April 20, 2018 ~ 9:15-10:15 am

Your Lakes Convention will offer over 50 concurrent session options. Click here to view the different themes.

Agenda subject to change.

Aquatic Invasive Species - Friday, 9:15-10:15 am

General Aquatic Invasive Species (AIS):

*Two 30 minute presentations.

Aquatic Invasive Species Prevention & Clean Boats, Clean Waters in Vilas County

Vilas County is home to over 1,300 gorgeous Northern Wisconsin lakes with over 200 public access points. In order to keep the lakes in a pristine condition, these access points need to be staffed with volunteers who are trained to help prevent the spread of invasive species. Although local lake organizations volunteer their time, it is a challenge to staff these access points.  Vilas County Land & Water Conservation entered into a partnership with many local lake organizations, along with UW-Oshkosh, to help address these challenges. This partnership was able to develop an Internship program for the University, resulting in more than 7,400 hours of Clean Boats Clean Waters monitoring hours in 2017 alone.
---
Work item A:
Answer these questions using the convention agenda:
(i) How many concurrent session options will the convention offer?
(ii) How many lakes is Vilas County home to?
(iii) How many Clean Boats Clean Waters monitoring hours did the partnership produce in 2017?
Work item B:
Rewrite the convention agenda from "April 20, 2018 ~ 9:15-10:15 am" up to and including "subject to change.", changing "Convention" to "Conference".

Dataset entries:
---
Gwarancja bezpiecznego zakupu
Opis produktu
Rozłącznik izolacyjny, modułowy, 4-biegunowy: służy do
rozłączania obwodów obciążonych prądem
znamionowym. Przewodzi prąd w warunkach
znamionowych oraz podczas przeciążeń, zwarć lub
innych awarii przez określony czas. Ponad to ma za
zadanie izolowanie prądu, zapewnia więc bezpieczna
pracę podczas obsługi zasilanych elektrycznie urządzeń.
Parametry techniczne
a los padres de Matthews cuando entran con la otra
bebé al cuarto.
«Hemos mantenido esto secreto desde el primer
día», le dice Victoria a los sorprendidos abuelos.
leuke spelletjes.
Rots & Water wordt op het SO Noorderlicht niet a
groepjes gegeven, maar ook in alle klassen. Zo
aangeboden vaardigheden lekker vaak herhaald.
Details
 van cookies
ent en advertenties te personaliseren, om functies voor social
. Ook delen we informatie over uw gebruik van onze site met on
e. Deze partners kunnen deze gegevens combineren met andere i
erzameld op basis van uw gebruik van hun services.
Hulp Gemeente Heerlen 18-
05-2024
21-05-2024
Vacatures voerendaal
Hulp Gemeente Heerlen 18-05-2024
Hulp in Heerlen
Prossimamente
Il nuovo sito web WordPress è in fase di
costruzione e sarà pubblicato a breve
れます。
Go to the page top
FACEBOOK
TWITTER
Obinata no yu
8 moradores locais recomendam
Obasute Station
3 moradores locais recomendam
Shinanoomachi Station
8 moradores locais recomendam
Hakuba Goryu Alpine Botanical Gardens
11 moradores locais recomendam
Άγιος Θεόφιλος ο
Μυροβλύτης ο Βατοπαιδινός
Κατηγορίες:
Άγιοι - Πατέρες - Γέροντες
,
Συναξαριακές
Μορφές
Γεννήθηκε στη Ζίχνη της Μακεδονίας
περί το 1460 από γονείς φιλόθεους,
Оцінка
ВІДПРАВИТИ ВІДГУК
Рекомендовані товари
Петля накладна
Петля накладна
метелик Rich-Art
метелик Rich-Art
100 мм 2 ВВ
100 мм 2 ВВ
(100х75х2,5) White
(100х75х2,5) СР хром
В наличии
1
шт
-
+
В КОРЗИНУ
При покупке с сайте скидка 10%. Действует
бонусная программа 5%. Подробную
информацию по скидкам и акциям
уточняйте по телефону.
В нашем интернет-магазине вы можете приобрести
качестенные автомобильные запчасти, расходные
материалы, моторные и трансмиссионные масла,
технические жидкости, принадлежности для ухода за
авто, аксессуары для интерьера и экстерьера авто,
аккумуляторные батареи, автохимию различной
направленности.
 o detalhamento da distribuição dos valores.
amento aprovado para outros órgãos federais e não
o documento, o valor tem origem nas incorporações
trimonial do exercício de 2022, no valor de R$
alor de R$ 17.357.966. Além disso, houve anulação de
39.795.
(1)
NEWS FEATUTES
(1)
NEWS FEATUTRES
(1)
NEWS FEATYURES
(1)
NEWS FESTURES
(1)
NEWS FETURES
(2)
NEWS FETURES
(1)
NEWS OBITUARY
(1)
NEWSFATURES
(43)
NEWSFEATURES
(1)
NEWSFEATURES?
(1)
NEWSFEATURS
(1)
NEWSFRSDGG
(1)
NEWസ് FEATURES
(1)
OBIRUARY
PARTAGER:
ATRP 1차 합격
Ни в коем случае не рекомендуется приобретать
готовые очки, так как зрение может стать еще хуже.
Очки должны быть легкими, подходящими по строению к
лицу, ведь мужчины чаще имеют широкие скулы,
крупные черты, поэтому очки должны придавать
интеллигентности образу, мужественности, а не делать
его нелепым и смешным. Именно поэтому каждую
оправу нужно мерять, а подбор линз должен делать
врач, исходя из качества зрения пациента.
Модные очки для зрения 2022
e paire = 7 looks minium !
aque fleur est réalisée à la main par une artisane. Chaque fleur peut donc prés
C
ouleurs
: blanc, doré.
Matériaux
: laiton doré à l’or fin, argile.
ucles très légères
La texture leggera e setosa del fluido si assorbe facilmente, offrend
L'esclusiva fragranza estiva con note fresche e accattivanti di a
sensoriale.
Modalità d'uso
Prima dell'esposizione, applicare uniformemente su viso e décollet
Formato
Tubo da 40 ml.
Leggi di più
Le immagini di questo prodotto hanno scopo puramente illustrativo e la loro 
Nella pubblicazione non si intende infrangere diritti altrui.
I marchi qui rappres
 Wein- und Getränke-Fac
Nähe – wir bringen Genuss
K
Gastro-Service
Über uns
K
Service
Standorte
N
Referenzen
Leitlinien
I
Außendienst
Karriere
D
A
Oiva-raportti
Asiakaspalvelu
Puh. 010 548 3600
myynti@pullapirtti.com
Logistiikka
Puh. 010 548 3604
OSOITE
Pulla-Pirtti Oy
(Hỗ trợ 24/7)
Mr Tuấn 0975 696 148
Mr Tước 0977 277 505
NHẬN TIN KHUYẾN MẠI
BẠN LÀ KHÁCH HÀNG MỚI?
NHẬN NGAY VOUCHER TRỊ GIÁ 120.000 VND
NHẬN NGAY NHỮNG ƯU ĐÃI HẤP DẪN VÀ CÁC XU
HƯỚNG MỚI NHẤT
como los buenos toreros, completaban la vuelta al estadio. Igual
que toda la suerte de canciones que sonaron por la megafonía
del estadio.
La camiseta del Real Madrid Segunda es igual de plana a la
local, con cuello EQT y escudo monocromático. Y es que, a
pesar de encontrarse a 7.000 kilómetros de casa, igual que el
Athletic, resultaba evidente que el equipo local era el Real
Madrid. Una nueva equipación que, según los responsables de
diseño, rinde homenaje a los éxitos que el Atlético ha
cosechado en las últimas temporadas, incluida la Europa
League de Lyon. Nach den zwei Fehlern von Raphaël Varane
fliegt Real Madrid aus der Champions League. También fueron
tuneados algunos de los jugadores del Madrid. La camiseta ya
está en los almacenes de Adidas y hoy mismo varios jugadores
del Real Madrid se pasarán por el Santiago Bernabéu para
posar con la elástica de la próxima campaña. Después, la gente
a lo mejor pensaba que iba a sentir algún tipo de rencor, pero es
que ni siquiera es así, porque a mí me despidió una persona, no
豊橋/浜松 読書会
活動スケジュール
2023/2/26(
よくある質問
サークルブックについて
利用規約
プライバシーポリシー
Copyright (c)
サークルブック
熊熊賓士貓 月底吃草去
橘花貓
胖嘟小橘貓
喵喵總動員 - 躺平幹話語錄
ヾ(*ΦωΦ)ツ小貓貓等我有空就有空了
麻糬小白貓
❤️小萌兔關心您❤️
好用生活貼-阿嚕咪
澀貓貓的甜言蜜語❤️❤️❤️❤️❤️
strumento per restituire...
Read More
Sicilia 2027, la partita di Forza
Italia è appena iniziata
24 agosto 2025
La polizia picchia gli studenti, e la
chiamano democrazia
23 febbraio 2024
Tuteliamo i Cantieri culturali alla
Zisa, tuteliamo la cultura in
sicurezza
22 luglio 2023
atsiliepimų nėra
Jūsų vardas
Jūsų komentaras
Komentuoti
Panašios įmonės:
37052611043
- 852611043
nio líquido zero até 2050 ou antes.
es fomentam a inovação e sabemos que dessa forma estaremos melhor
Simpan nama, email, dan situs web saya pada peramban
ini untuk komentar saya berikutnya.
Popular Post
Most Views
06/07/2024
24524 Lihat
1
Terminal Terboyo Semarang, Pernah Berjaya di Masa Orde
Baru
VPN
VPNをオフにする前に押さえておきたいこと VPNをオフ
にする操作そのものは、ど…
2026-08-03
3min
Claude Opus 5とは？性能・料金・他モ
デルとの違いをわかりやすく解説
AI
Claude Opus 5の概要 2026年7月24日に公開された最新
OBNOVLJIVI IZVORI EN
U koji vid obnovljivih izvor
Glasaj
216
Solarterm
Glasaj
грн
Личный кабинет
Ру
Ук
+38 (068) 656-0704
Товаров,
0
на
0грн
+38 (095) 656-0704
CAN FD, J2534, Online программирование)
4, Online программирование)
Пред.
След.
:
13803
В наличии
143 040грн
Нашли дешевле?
---
Answer box A:
(i) Over 50
(ii) Over 1,300
(iii) More than 7,400

Answer box B:
April 20, 2018 ~ 9:15-10:15 am

Your Lakes Conference will offer over 50 concurrent session options. Click here to view the different themes.

Agenda subject to change.